%%

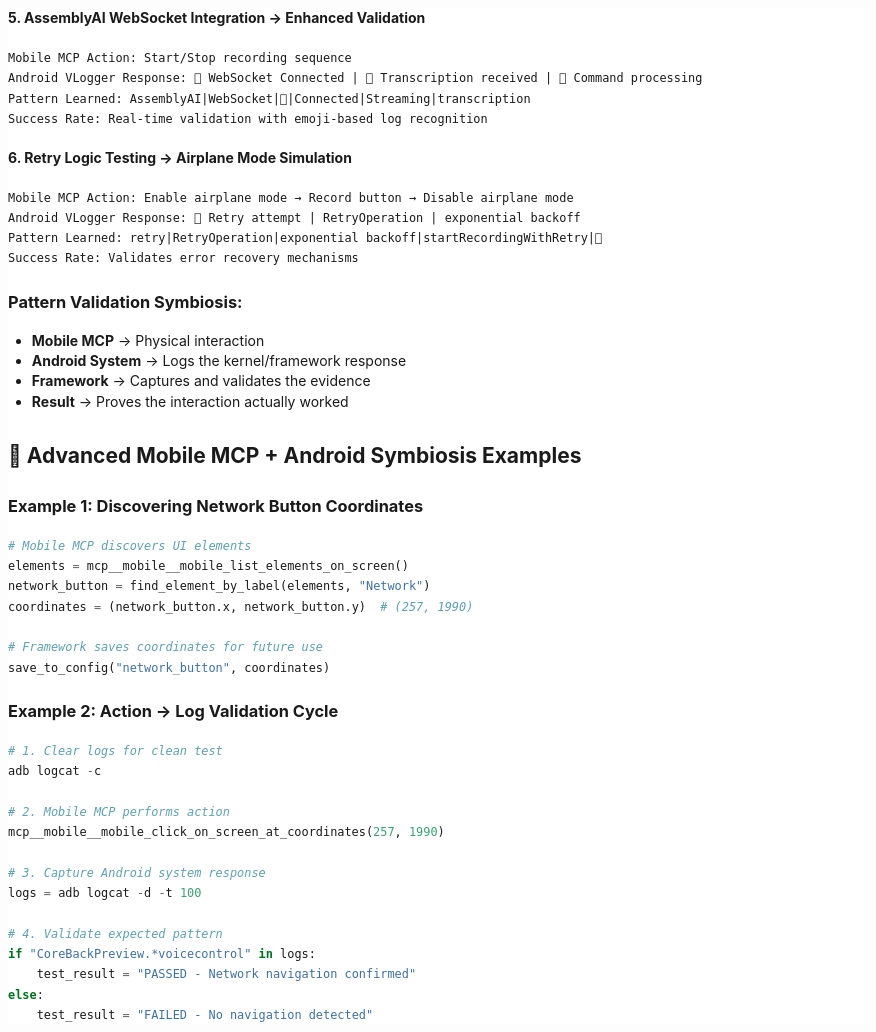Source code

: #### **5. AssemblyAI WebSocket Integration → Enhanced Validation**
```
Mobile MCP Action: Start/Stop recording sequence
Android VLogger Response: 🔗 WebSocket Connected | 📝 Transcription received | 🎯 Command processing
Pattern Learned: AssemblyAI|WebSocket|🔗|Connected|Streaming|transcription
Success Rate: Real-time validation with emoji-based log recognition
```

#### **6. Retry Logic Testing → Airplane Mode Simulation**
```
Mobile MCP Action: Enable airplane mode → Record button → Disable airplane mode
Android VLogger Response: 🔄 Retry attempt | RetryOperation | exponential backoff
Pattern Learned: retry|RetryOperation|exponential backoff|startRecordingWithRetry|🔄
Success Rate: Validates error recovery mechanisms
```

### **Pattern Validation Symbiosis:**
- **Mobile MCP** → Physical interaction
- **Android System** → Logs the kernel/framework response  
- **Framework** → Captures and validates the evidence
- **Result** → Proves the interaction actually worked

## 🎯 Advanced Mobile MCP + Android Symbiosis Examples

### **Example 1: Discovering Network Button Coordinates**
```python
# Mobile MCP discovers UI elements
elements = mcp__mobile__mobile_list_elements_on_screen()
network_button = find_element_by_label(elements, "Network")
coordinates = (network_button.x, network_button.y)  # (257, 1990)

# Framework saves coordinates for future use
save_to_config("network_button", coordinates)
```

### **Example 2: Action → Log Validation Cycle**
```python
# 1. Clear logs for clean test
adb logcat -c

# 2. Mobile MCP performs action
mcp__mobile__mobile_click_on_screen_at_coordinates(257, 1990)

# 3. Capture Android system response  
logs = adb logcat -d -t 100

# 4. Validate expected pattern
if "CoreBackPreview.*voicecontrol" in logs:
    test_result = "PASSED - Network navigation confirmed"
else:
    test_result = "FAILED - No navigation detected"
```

%%
%%

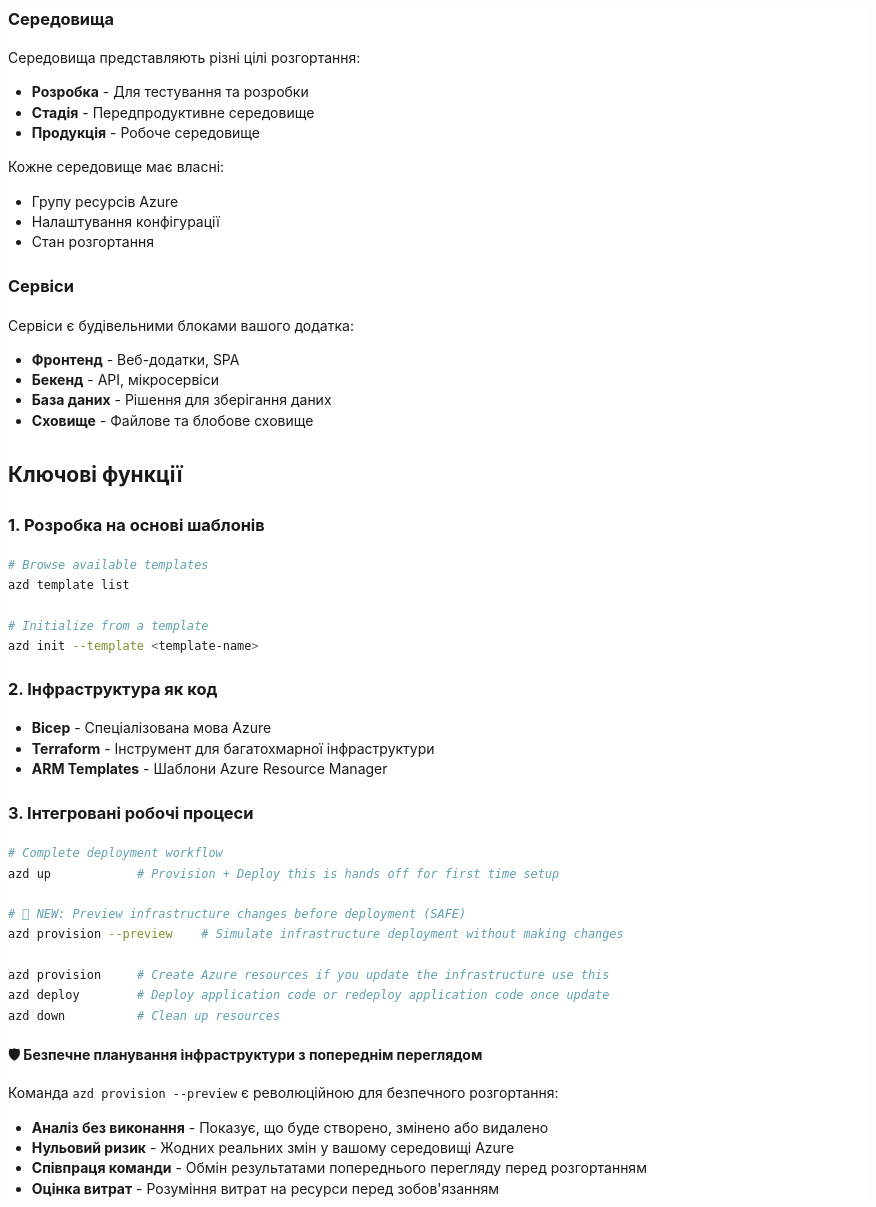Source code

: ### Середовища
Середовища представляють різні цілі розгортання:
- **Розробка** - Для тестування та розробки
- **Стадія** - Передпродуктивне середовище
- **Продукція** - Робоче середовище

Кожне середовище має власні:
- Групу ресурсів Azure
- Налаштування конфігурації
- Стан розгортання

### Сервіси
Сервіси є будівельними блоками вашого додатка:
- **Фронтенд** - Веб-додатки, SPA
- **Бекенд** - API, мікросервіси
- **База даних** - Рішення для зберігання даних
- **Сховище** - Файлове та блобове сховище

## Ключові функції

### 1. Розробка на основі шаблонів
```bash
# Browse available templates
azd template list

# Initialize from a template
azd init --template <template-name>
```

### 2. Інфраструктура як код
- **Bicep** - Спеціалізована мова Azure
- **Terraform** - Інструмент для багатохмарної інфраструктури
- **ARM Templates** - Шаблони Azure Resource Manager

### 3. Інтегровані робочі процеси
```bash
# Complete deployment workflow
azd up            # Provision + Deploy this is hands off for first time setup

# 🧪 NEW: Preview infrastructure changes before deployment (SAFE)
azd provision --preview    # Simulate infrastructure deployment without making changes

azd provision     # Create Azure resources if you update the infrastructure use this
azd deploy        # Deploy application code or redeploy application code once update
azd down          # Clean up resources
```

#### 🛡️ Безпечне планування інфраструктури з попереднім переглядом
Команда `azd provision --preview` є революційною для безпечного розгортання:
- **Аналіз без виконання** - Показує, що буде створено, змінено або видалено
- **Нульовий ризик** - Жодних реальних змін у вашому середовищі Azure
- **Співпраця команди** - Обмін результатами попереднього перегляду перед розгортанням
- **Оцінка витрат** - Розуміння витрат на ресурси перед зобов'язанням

%%
%%

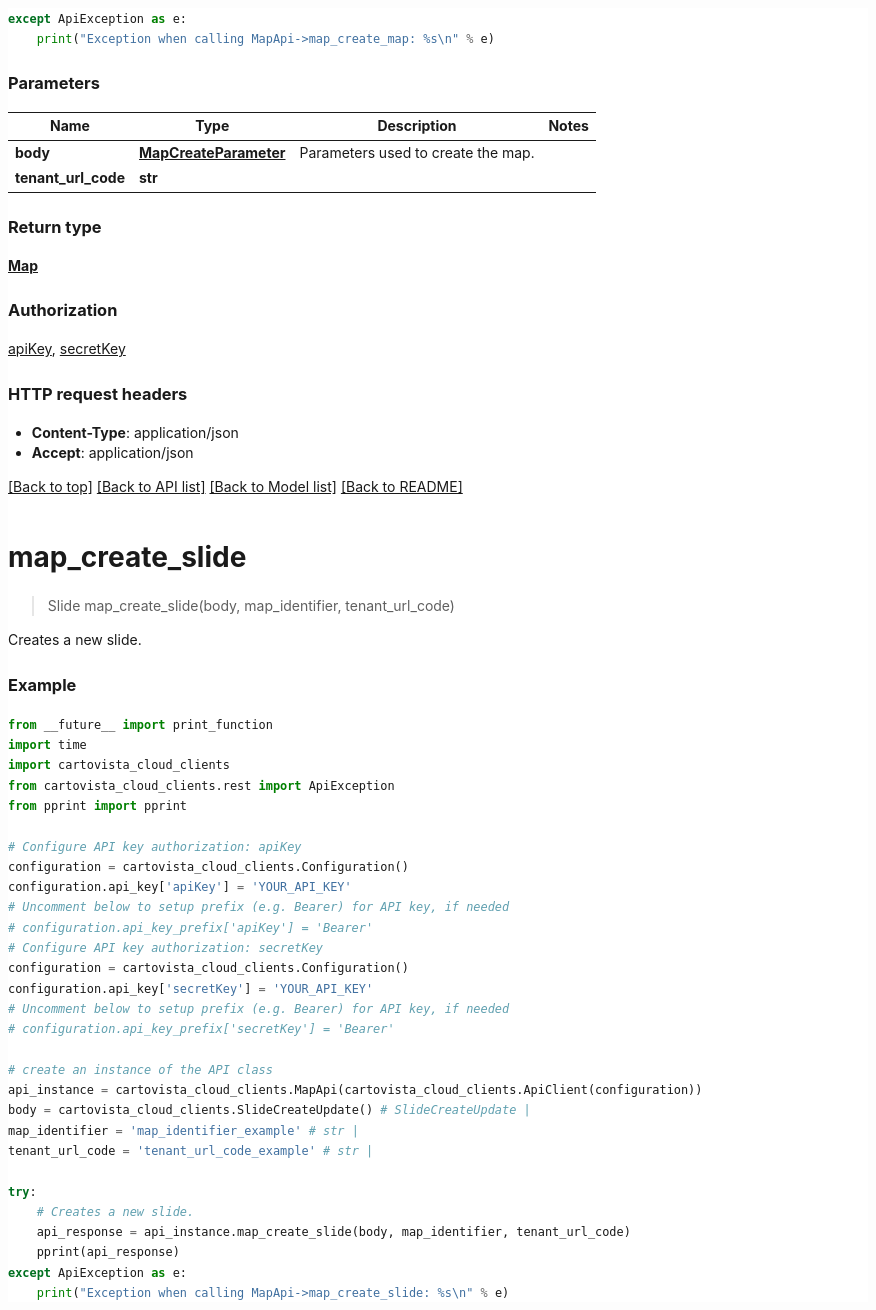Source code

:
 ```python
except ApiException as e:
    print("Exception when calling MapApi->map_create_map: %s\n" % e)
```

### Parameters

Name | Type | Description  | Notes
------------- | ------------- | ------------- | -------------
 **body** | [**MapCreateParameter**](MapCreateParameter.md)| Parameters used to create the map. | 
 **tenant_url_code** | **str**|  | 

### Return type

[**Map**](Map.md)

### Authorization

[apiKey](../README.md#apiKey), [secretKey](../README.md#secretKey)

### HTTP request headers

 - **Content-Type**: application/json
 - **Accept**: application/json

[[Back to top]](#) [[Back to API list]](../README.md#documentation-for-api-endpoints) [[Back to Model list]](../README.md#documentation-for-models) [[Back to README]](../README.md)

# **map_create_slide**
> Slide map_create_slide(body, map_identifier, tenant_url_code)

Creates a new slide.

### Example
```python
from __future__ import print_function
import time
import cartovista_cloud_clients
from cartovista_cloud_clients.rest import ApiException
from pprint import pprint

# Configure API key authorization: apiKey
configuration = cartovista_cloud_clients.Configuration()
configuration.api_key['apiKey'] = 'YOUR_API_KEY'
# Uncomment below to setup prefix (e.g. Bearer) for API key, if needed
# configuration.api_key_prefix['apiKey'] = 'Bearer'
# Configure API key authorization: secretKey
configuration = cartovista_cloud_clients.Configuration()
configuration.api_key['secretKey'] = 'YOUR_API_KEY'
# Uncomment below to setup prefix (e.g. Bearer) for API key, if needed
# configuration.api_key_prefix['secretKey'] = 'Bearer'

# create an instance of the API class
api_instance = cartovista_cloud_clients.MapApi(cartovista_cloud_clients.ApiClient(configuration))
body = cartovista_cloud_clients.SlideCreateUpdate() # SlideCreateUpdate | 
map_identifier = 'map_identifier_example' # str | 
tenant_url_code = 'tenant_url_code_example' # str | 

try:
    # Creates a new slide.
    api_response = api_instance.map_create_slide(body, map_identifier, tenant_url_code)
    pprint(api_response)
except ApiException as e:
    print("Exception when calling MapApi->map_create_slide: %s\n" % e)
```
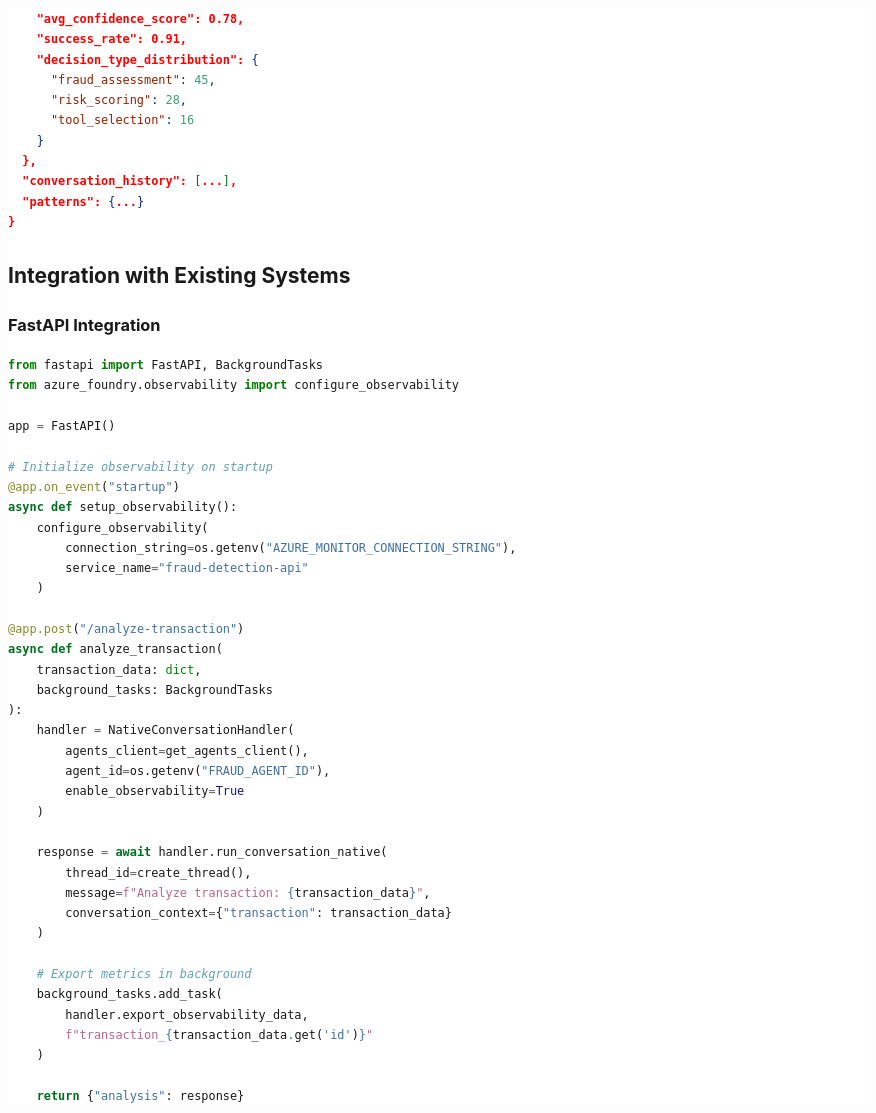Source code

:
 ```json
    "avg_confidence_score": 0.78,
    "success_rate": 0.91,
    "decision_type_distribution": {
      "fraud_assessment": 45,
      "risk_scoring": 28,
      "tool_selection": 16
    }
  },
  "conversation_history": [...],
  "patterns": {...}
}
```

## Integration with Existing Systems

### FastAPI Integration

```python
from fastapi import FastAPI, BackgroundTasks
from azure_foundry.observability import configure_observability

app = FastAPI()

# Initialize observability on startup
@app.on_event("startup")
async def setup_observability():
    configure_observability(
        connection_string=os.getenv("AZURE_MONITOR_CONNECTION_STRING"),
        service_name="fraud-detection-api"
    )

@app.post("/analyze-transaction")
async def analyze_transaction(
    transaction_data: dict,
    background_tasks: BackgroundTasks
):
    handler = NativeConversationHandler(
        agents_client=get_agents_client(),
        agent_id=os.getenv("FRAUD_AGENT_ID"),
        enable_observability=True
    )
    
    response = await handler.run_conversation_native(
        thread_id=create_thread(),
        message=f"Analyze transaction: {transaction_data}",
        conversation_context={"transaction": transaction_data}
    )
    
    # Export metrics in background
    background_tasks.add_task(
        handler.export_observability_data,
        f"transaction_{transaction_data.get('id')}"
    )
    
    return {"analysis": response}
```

%%

## Task objective
What is the number of lines in the listing that contain the string "AssemblyAI"? Reply with that number alone.

## Output for this exercise
2